Do We Rise to the Occasion?
The idea is that somehow you will “rise to the occasion” when the truth is that you will fall to your lowest level of training. While we rarely think about old West gunslingers practicing, it is undeniable that they did. Only through practice and mastery of shooting could they manage to do what they did.
There is a question I get in classes regarding cowboy-style revolvers. Why they were only loaded with five rounds as opposed to six. Earp addresses this and more. “I have often been asked why five shots without reloading were all a top-notch gunfighter fired when his guns were chambered for six cartridges. The answer is merely safety. The hammer rested upon an empty chamber. Practiced gun-wielders had too much respect for their weapons to take unnecessary chances with them. it was only with tyros and would-bes that you heard of accidental discharges or didn’t-know-it-was-loaded injuries in the country where carrying a Colt was a man’s prerogative.” Once again, it is a topic that is as essential today as it was back then. Earp and all experienced gunslingers took firearm safety seriously. Not respecting a weapon had serious consequences both then and now.
Don’t Talk Smack
While I could dissect the interview over about 50 pages, I will close with this. “In the days of which I am talking, among men whom I have in mind when a man went after his guns, he did so with a single, serious purpose. There was no such thing as a bluff; when a gunfighter reached for his forty-five. Every faculty he owned was keyed to shooting as speedily and accurately as possible, to making his first shot the last of the fight. He just had to think of his gun solely as something with which to kill another before he could be killed. The possibility of intimidating an antagonist was remote, although the ‘drop’ was thoroughly respected, and few men in the West would draw against it.”
Mindset Above All Else
There are few things as crucial as the correct mindset. Being totally focused and committed to the moment is what wins a gunfight. The mind can not be distracted by the trivialities of the situation. “How will this affect me…what if I lose?”. These are thoughts that can creep in and distract you from the task at hand. If you are ever in this worst-case scenario, you must focus on one thing and one thing only – winning.
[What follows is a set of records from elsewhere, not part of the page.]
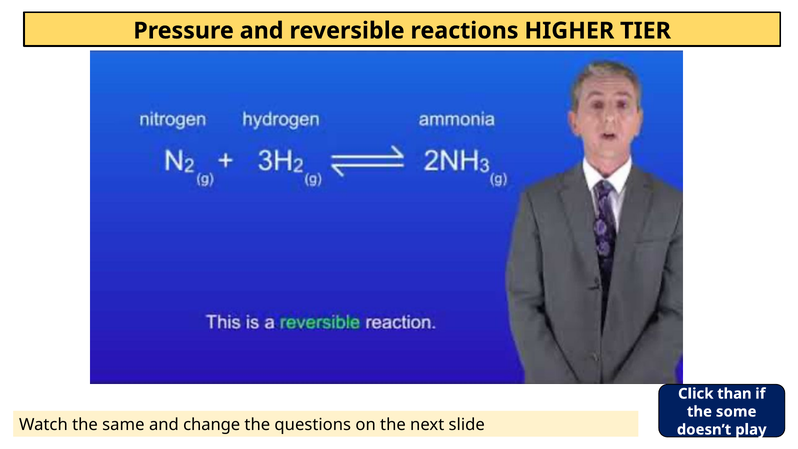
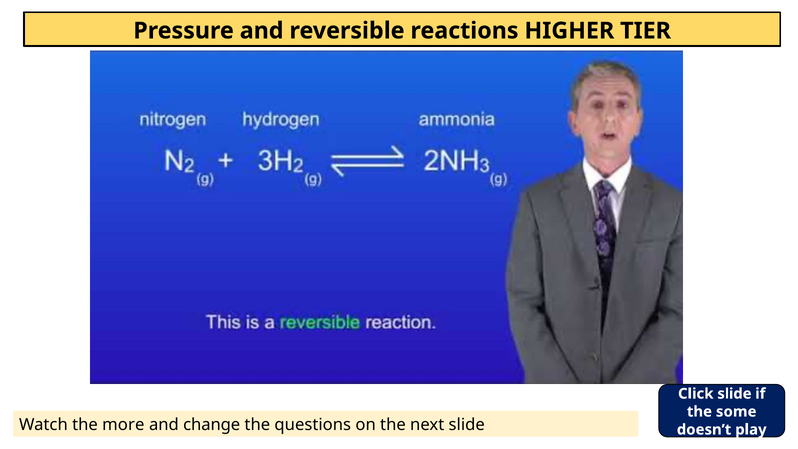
Click than: than -> slide
same: same -> more
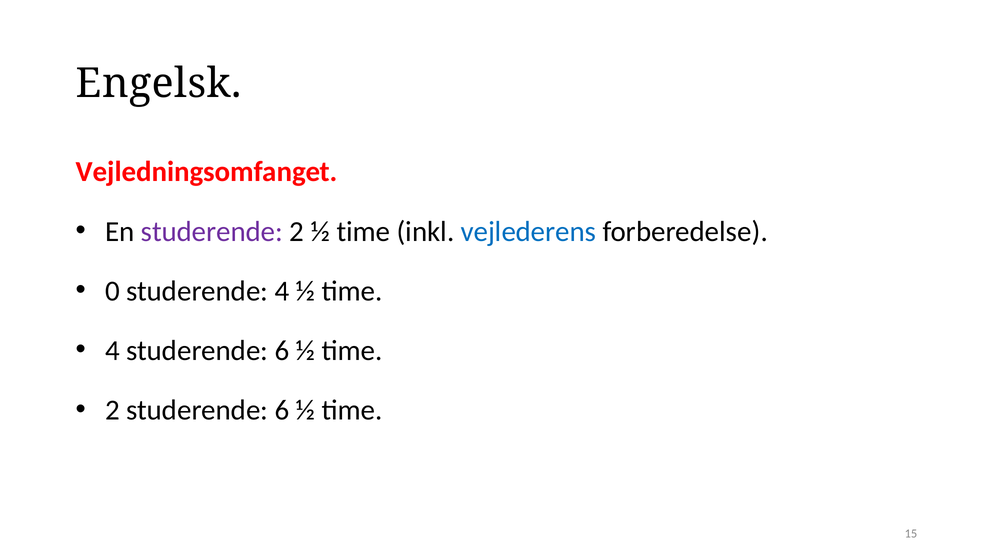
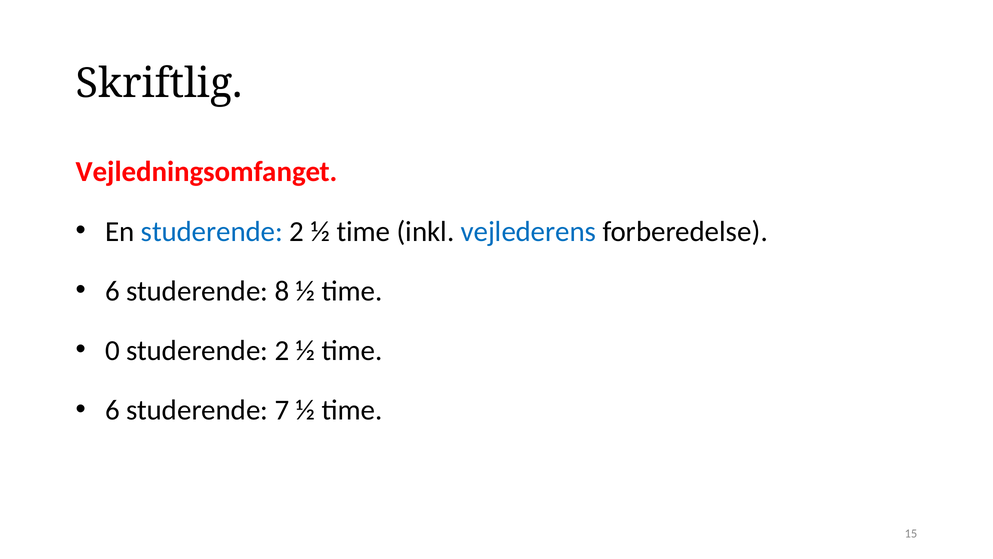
Engelsk: Engelsk -> Skriftlig
studerende at (212, 231) colour: purple -> blue
0 at (112, 291): 0 -> 6
studerende 4: 4 -> 8
4 at (112, 350): 4 -> 0
6 at (282, 350): 6 -> 2
2 at (112, 410): 2 -> 6
6 at (282, 410): 6 -> 7
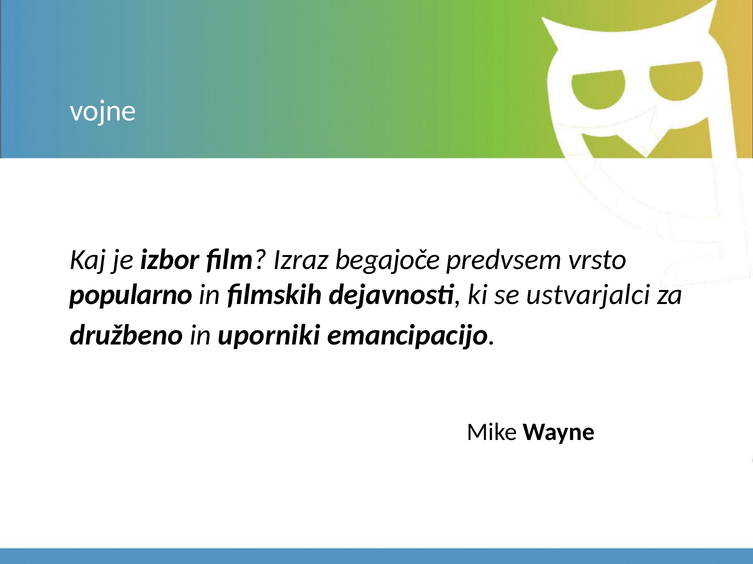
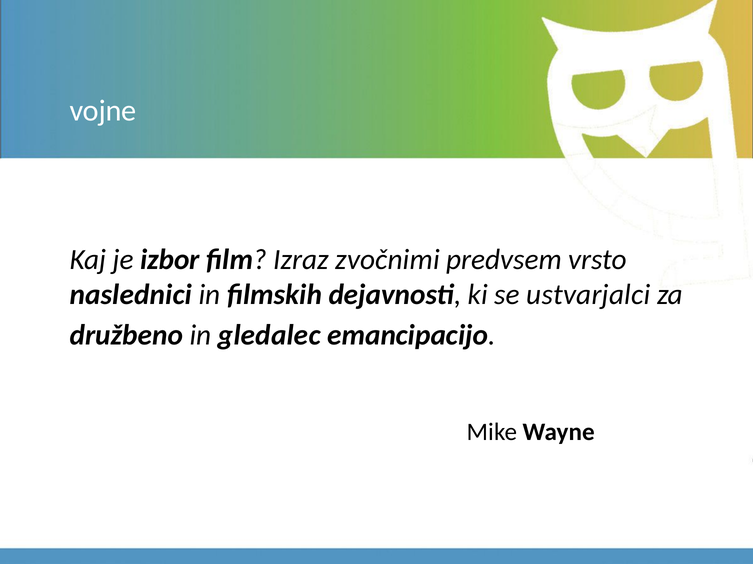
begajoče: begajoče -> zvočnimi
popularno: popularno -> naslednici
uporniki: uporniki -> gledalec
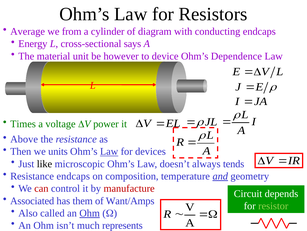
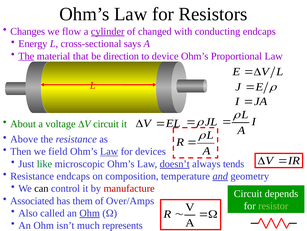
Average: Average -> Changes
from: from -> flow
cylinder underline: none -> present
diagram: diagram -> changed
The at (26, 56) underline: none -> present
unit: unit -> that
however: however -> direction
Dependence: Dependence -> Proportional
Times: Times -> About
power at (106, 123): power -> circuit
units: units -> field
like colour: black -> green
doesn’t underline: none -> present
can colour: red -> black
Want/Amps: Want/Amps -> Over/Amps
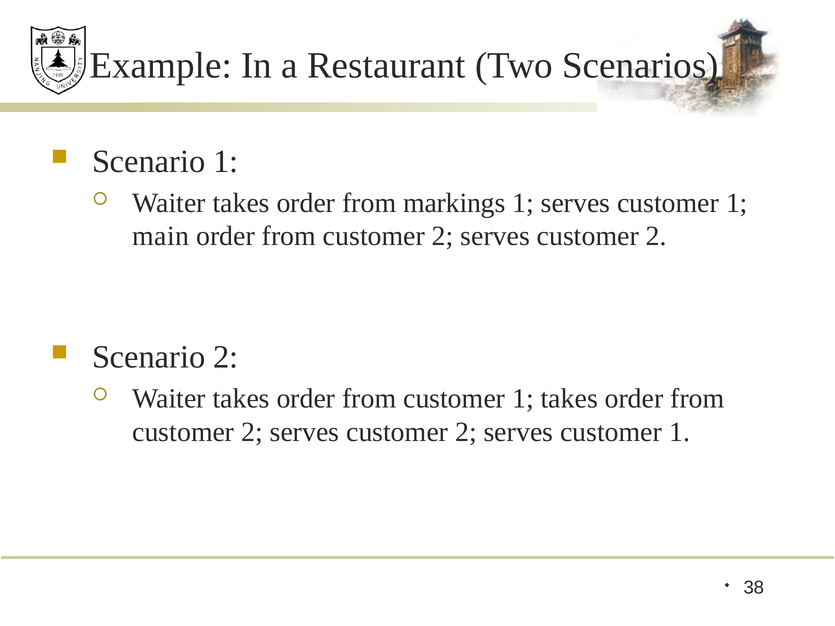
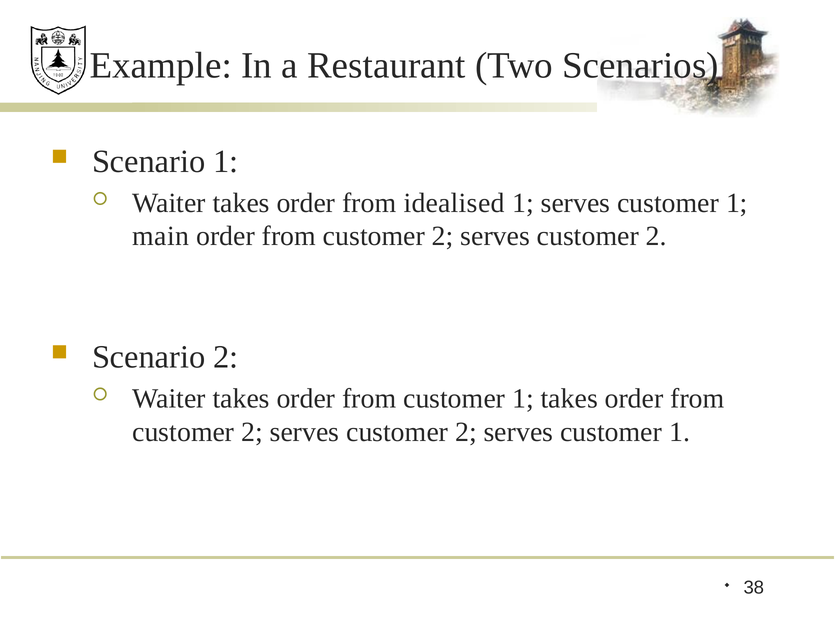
markings: markings -> idealised
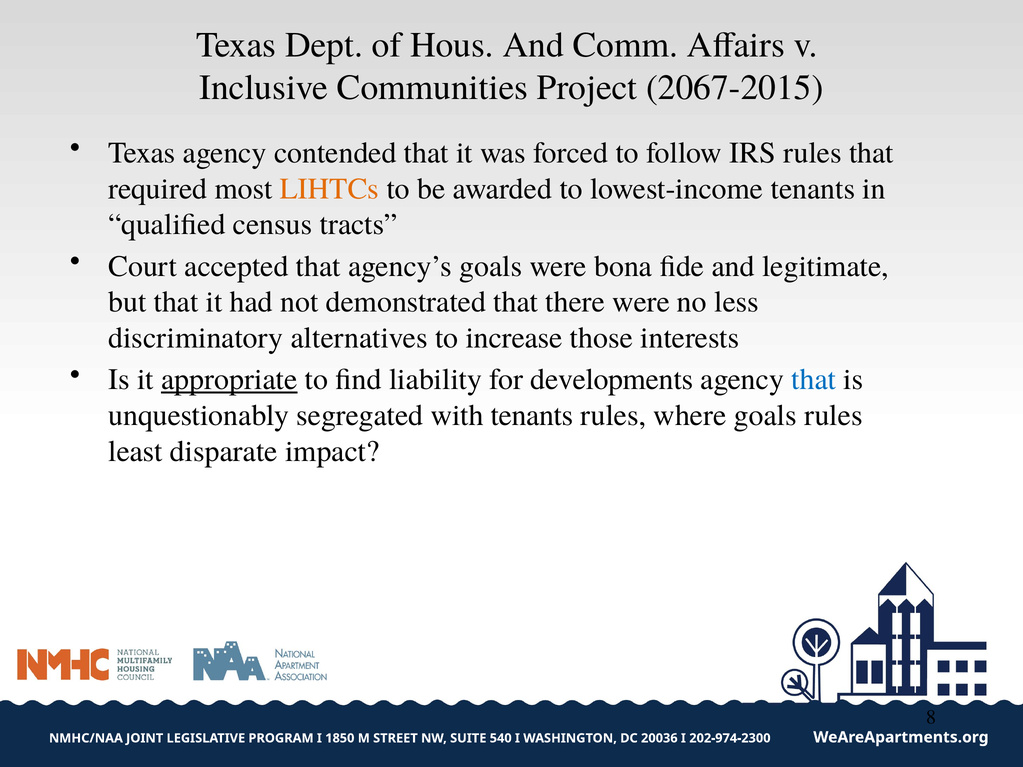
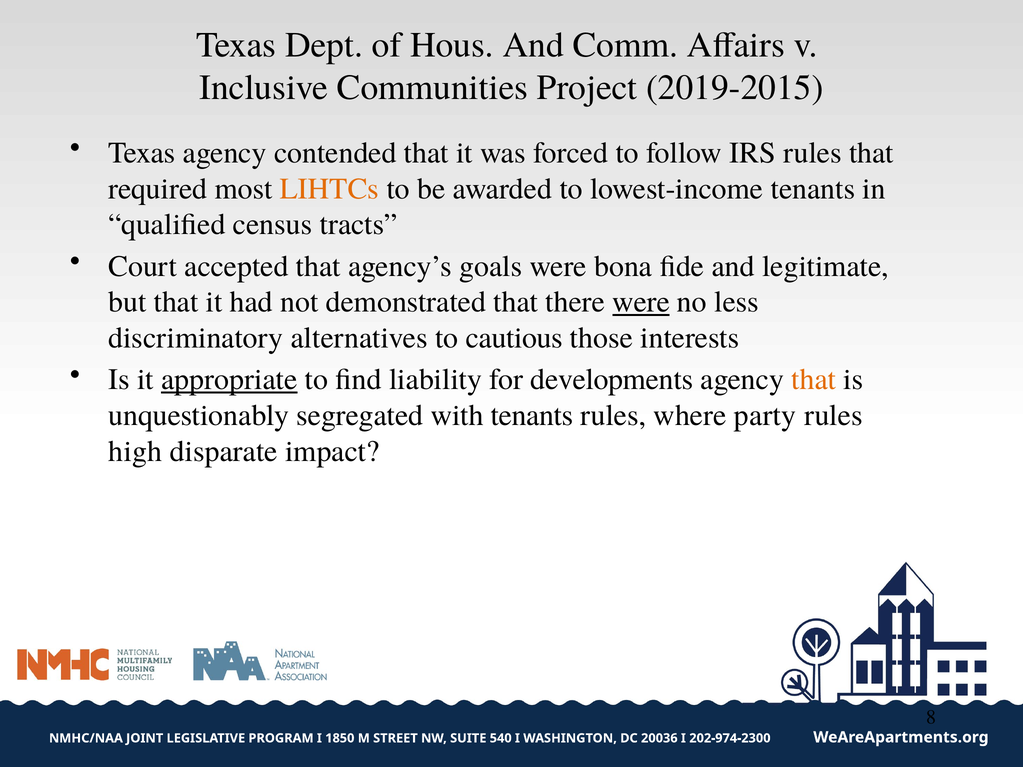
2067-2015: 2067-2015 -> 2019-2015
were at (641, 302) underline: none -> present
increase: increase -> cautious
that at (814, 380) colour: blue -> orange
where goals: goals -> party
least: least -> high
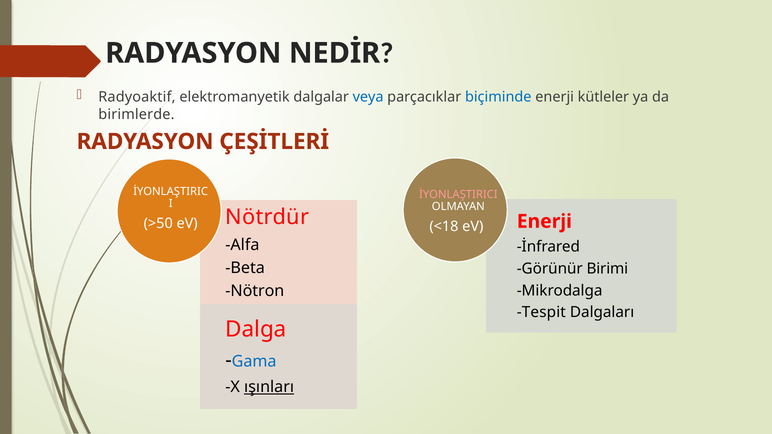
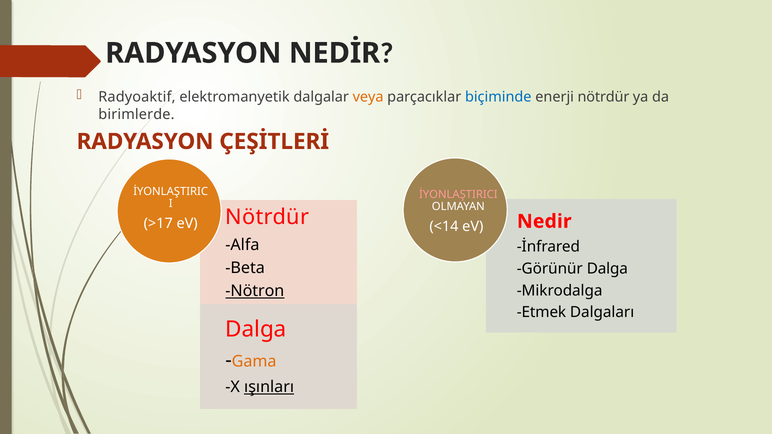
veya colour: blue -> orange
enerji kütleler: kütleler -> nötrdür
Enerji at (544, 222): Enerji -> Nedir
>50: >50 -> >17
<18: <18 -> <14
Görünür Birimi: Birimi -> Dalga
Nötron underline: none -> present
Tespit: Tespit -> Etmek
Gama colour: blue -> orange
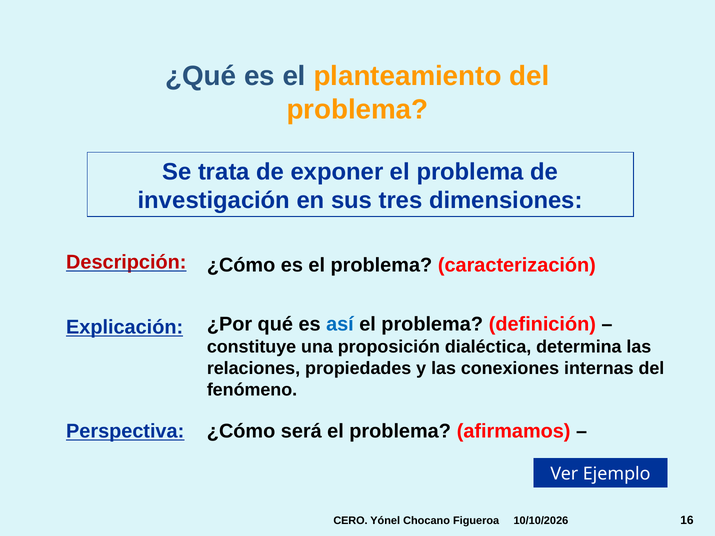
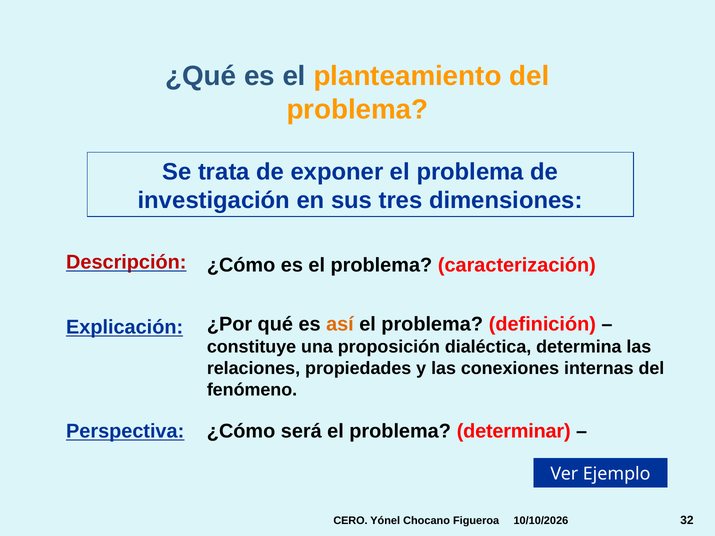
así colour: blue -> orange
afirmamos: afirmamos -> determinar
16: 16 -> 32
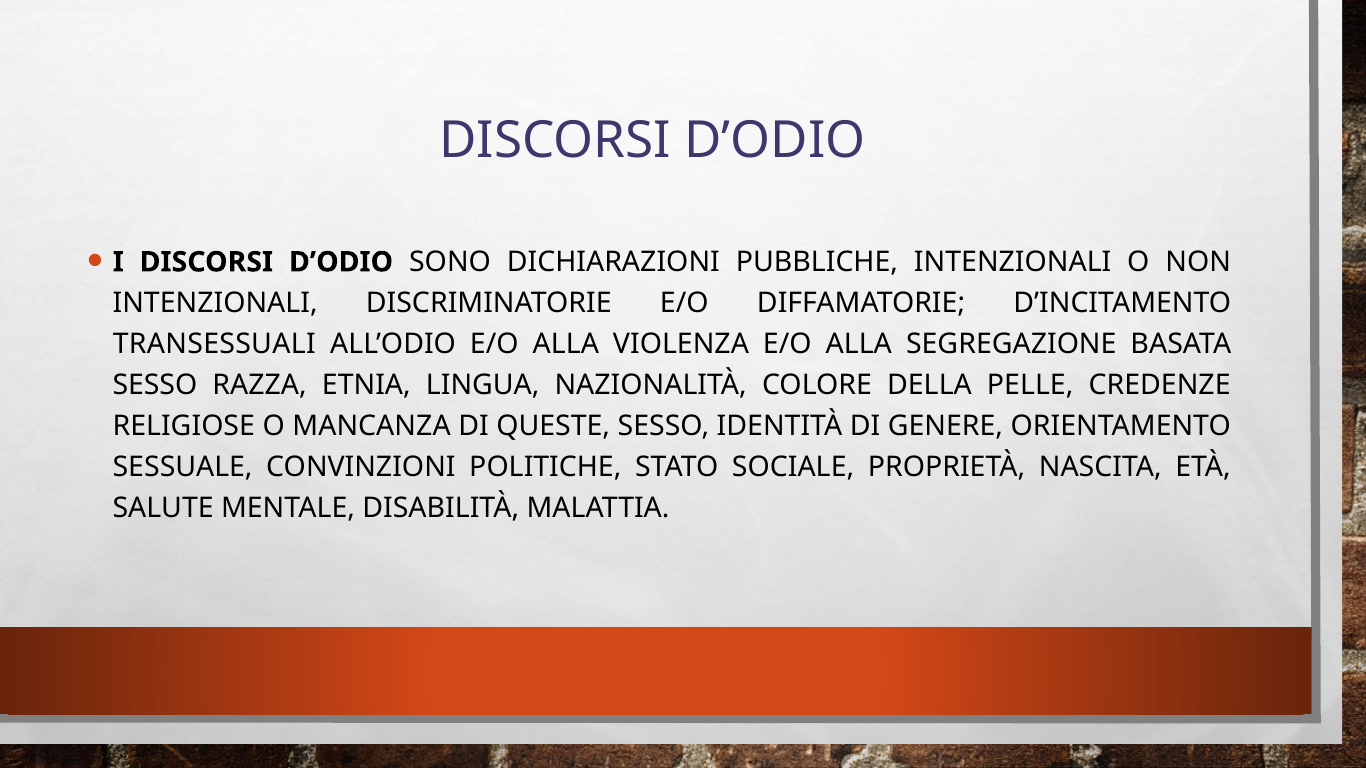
In Dodge City, Kansas, in the 1880’s, you had a 1 in 996 chance of being murdered. Compare that to Miami a hundred years later, when that number changed to 1 in 3,058. You were 300 times more likely to be killed in Dodge City than in modern Miami. The product of this environment was gunfighting skills driven by necessity. Wyatt Earp’s interview and many other written pieces on old-west gunfighting can be a priceless source of real-world application. As students of gunfighting, we would be well served by listening to the ultimate version of “Been there, done that.”